▼
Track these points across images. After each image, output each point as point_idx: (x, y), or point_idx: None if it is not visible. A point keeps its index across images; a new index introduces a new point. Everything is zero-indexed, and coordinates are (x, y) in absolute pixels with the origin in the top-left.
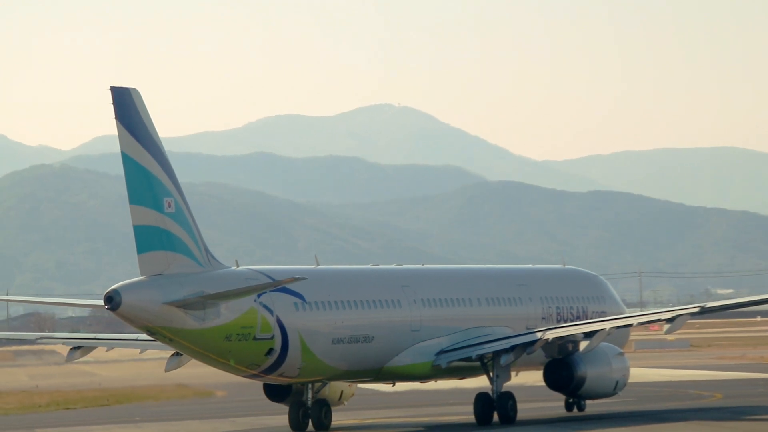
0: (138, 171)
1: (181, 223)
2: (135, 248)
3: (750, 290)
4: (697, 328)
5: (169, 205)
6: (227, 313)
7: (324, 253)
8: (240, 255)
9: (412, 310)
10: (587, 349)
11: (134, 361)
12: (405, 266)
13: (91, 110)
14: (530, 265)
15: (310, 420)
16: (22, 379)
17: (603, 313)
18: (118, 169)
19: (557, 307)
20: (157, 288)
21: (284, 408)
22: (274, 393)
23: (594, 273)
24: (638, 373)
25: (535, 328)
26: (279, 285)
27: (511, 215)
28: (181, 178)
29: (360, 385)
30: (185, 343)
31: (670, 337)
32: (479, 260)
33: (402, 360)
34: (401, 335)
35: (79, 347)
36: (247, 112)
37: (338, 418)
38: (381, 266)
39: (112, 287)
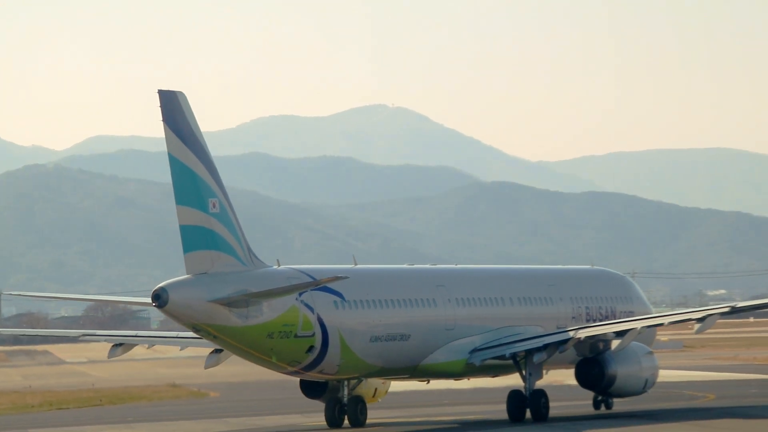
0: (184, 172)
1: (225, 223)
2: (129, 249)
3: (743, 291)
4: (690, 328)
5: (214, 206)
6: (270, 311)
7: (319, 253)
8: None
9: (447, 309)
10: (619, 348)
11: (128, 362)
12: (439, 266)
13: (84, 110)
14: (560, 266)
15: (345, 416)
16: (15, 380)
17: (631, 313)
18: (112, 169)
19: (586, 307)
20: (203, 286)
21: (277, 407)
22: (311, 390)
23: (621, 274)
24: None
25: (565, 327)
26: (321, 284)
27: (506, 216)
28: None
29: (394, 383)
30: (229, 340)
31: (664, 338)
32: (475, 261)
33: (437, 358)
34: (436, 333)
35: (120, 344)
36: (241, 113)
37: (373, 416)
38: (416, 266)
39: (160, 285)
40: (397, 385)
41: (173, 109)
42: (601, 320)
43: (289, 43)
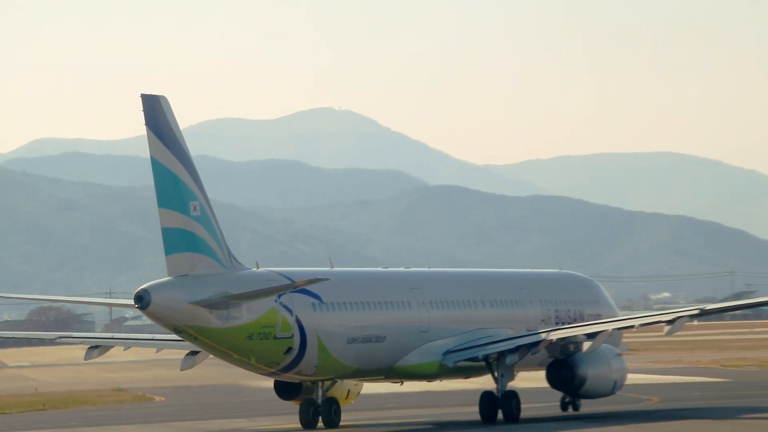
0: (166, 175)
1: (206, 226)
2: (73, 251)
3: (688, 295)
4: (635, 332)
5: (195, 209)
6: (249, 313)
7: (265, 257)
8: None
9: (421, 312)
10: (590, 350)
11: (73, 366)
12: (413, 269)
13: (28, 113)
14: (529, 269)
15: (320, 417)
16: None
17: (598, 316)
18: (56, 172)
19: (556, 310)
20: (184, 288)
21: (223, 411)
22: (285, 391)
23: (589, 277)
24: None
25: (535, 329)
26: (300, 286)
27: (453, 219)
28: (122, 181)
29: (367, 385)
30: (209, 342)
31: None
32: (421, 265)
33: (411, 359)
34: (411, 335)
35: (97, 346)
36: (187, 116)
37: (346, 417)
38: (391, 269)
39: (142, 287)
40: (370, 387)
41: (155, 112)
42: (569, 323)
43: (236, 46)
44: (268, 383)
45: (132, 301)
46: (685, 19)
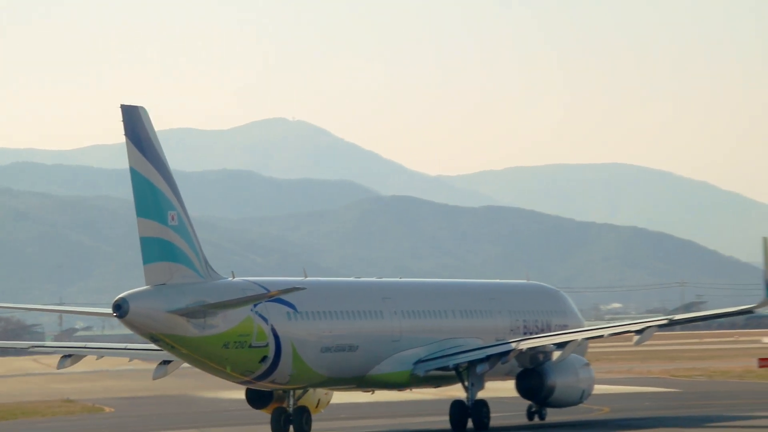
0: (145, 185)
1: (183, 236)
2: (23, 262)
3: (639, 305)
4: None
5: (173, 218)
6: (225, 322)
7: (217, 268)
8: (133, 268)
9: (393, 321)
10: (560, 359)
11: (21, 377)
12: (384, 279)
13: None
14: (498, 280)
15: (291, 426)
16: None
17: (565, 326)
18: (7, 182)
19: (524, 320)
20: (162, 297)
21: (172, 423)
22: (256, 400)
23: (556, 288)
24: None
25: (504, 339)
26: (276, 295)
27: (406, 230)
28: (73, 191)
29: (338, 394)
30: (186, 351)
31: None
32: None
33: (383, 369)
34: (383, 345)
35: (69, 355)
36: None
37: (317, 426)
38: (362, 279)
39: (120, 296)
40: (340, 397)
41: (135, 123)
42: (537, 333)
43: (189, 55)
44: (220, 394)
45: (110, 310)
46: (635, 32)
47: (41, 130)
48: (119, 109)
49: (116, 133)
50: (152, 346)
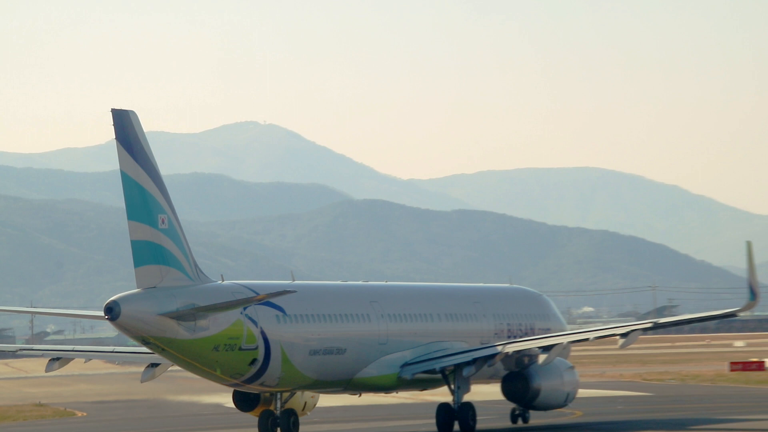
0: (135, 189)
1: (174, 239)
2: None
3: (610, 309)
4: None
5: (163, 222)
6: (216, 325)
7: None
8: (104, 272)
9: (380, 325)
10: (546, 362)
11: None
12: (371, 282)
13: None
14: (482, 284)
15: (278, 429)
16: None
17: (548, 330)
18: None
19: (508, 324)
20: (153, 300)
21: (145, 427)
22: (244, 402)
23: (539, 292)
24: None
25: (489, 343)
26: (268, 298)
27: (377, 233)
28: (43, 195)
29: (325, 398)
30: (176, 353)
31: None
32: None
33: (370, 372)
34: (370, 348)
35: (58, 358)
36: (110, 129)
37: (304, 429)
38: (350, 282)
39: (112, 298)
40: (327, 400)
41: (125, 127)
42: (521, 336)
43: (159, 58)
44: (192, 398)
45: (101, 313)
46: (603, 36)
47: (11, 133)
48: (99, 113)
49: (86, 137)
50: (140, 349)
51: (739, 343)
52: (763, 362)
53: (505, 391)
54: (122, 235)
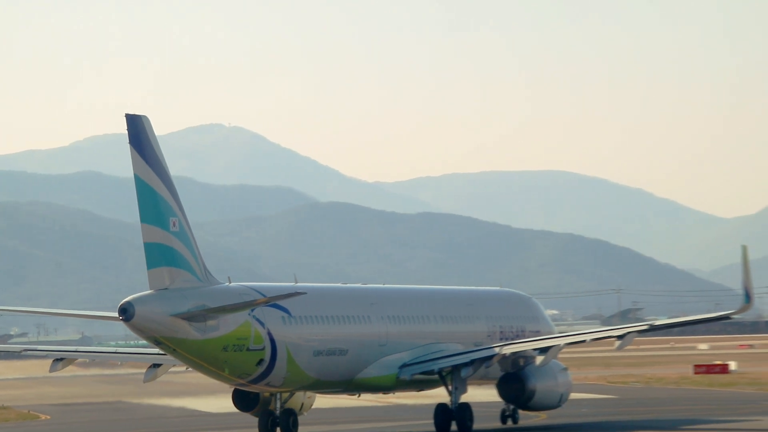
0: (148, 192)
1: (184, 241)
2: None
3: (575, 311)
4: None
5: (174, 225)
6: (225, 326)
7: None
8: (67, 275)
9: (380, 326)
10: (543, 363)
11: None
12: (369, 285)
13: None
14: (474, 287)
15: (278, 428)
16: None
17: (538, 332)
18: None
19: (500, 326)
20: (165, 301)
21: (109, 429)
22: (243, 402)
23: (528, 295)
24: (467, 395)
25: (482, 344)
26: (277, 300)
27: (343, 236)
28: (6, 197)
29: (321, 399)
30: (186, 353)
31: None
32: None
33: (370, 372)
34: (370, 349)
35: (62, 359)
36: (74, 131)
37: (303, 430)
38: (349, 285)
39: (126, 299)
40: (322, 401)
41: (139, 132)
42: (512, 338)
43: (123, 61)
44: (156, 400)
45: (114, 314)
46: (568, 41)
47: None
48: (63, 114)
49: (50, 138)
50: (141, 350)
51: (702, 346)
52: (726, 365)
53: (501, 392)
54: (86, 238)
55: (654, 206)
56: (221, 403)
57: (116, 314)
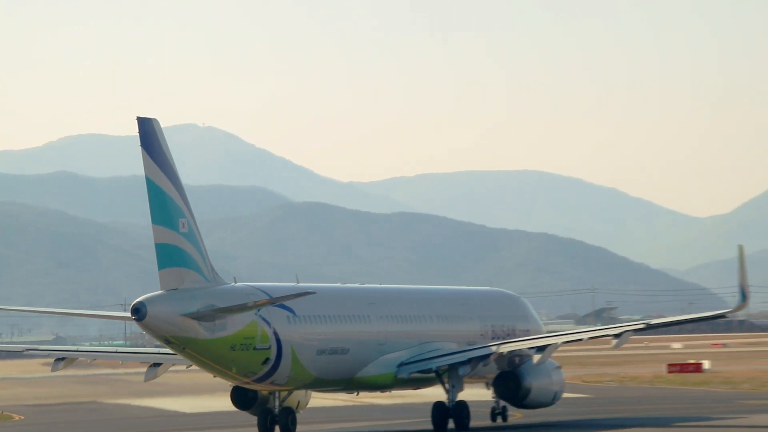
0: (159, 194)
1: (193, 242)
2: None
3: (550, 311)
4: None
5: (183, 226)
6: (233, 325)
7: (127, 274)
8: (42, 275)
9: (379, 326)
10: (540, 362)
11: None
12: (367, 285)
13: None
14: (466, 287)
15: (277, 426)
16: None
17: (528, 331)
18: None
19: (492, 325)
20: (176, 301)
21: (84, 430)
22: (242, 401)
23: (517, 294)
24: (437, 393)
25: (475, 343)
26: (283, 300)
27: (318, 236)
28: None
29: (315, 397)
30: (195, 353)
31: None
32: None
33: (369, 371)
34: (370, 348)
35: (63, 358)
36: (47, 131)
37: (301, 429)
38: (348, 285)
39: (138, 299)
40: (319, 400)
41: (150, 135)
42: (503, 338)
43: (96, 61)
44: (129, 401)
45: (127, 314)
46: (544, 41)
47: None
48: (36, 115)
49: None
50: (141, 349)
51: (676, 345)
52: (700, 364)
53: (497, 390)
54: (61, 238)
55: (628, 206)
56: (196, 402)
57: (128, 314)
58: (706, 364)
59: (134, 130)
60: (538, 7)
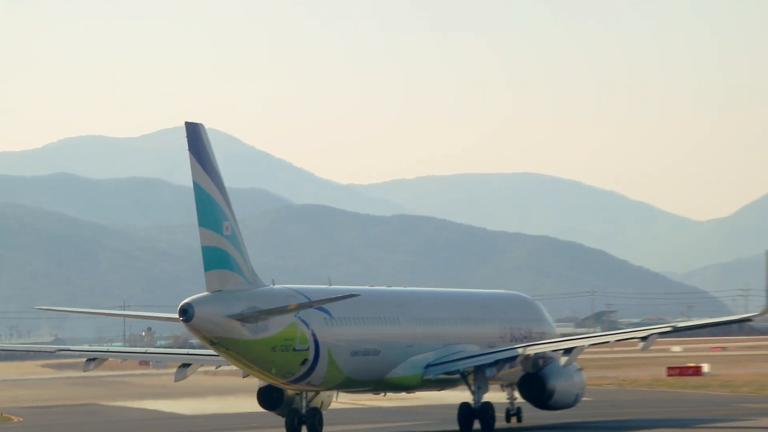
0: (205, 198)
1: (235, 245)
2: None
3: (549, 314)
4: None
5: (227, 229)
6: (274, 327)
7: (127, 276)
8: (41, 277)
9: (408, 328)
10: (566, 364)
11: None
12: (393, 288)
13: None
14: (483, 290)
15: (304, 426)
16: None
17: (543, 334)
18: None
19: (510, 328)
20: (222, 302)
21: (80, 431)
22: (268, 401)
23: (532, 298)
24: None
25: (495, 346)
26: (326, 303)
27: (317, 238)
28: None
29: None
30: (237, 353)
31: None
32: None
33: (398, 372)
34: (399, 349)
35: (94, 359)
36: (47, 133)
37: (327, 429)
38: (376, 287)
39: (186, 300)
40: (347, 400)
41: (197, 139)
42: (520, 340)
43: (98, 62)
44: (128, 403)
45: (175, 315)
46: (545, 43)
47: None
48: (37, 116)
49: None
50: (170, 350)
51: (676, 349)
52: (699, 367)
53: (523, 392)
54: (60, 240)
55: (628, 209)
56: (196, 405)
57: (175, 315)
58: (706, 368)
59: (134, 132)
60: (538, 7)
▲
▼
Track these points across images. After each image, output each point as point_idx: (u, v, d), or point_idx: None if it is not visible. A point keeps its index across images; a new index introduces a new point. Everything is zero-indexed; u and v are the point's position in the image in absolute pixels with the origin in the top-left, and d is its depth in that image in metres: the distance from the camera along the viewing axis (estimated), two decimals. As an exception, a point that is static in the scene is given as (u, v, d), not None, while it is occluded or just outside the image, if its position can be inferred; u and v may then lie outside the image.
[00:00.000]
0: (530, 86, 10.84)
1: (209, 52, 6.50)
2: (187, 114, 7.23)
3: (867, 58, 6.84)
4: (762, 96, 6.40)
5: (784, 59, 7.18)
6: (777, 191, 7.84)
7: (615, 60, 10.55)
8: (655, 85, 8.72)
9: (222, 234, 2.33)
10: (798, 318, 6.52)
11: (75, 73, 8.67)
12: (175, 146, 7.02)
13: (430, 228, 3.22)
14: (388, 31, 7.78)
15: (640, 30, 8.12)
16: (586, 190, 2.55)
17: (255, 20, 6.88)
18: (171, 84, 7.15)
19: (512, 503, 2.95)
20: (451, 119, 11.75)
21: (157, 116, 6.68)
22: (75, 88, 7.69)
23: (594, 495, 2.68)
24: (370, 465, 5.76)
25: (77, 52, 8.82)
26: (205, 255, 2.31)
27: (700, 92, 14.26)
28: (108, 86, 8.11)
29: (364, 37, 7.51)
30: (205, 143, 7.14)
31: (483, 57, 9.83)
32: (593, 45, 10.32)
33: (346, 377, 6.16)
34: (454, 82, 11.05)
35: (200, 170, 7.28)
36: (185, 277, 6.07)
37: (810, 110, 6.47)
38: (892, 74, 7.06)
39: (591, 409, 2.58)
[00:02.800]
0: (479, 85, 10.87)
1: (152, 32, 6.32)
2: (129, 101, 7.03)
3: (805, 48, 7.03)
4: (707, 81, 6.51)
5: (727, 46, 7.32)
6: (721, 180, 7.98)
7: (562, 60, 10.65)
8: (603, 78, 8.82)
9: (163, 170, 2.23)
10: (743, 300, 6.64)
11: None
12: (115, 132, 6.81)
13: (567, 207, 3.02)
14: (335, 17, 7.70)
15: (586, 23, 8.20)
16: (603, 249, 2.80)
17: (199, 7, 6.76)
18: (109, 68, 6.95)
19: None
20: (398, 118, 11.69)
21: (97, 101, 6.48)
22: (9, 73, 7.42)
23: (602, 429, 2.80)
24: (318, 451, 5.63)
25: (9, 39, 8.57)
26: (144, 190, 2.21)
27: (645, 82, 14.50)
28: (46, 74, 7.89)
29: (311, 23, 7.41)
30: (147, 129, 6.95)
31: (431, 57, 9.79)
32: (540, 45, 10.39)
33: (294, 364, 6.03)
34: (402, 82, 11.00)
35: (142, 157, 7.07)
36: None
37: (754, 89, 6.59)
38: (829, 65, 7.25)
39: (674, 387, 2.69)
▲
*Task directions:* I would like you to report every line in the listing above that contains "images".

*Result below:*
Track these points across images. After each image, output each point as point_idx: (x, y), or point_idx: None if it is not visible. A point keeps its index across images; a new index introduces a new point. Everything is zero-indexed, and coordinates are (x, y) in absolute pixels with the origin in the top-left.
Track these points across images. After each image, output each point as point_idx: (u, v, d), or point_idx: None if it is not visible. A point keeps its index across images; a new index introduces a new point. Everything is zero-indexed; u and v are the point's position in the image in absolute pixels with the origin in the top-left, and d is its depth in that image in metres: the distance from the camera along the viewing axis (estimated), two decimals. As an exception, a point that is static in the scene is given as (u, v, d), not None, while it is occluded or just outside the image, if its position can be inferred; u and v may then lie outside the image.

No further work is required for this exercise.